Dr. Adeyemi held the surgical tool almost like a conductor’s baton. Under the sterile sheets and the skin she’d already marked up with surgical ink, was the "raw material" of the whole process: fat. It’s a weird kind of currency for the human body. That morning, she told her medical residents that fat is actually "democratic" because everyone has it somewhere.
The Brazilian Butt Lift (BBL) is basically just a study in moving things around. What the stomach has too much of, the glutes might need. Even though the name sounds simple, the procedure is actually really complex. It isn't just about making things bigger; it’s about migration. It’s a negotiation between what a person’s body looks like now and what it could look like later.
The night before, she spent a lot of time looking at the medical imaging. She wasn't just looking at the measurements or the math, but the "architecture" of the body. She had to be careful with the branches of the gluteal artery. If she made one mistake or injected the fat too deep into the muscle instead of the subcutaneous layer, the fat could turn into an embolus.
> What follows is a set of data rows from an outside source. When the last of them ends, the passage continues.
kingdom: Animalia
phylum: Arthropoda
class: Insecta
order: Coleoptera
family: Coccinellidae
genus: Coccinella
In this line of work, beauty can turn into death very quickly.
Her patient, Chioma, actually brought in pictures of old classical sculptures during her first meeting. She told the doctor, "I want to feel like marble." Dr. Adeyemi thought that was poetic, but it also worried her. After all, marble doesn't breathe or heal like a real person does.
By now, the centrifuge had finished spinning the harvested fat. It separated everything until only the "golden" cells were left. This part always fascinated the doctor, how cells taken from one part of the body could live in another. It was like the body was being convinced to accept its own tissue as a gift.
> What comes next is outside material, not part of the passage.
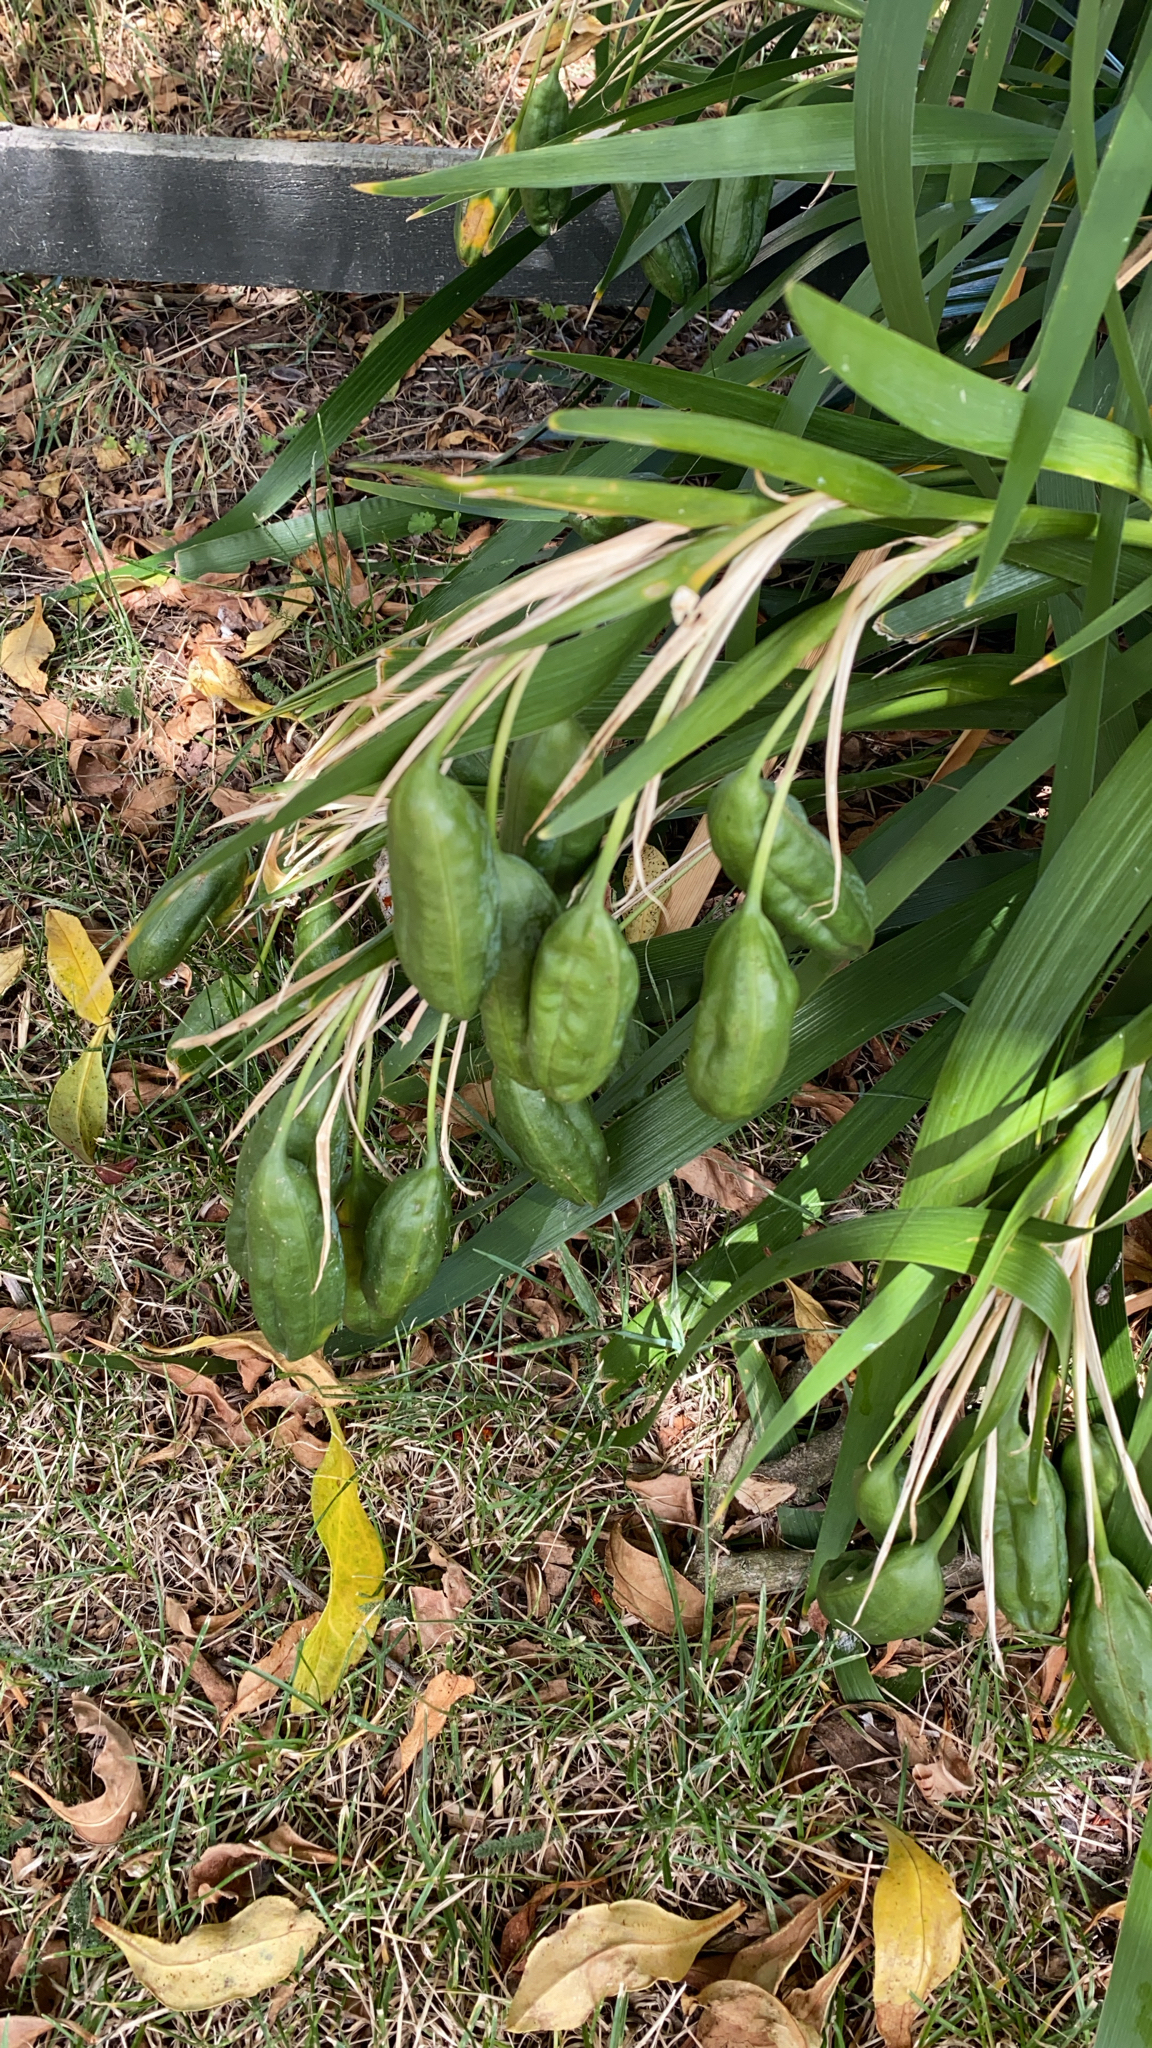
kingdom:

She started the injections slowly. She put small amounts into different layers of tissue, building up volume like an artist builds up shadows in a painting. If she put too much in one spot, the tissue would die. If she put too little, the body would just absorb it and the surgery would basically be a waste of time.
Her daughter, who is an anthropology student, once asked her why she does this job. Her daughter sees everything through a lens of "culture and critique." But Dr. Adeyemi didn’t really know how to explain that she doesn't judge her patients. They all have different reasons, some want to fix what pregnancy changed, and others want to fix asymmetries that nobody else even sees. She just gives them power over their own bodies, which feels like a form of mercy to her.
Finally, she put in the last stitches. In about six weeks, Chioma will see how she looks. Usually, about seventy percent of the fat survives and gets its own blood supply. The rest just disappears—it's like the body makes an "editorial decision" on what it wants to keep.
As Dr. Adeyemi took off her gloves, she knew there were three more people in the waiting room. All of them had their own visions of how they wanted to change. She thought about marble one last time. Michelangelo used to say he was just freeing the figure trapped in the stone. But humans aren't stone. They are softer and more complicated. You can reshape a body, but the body also has its own "living logic" that you have to respect. That’s where the real art is.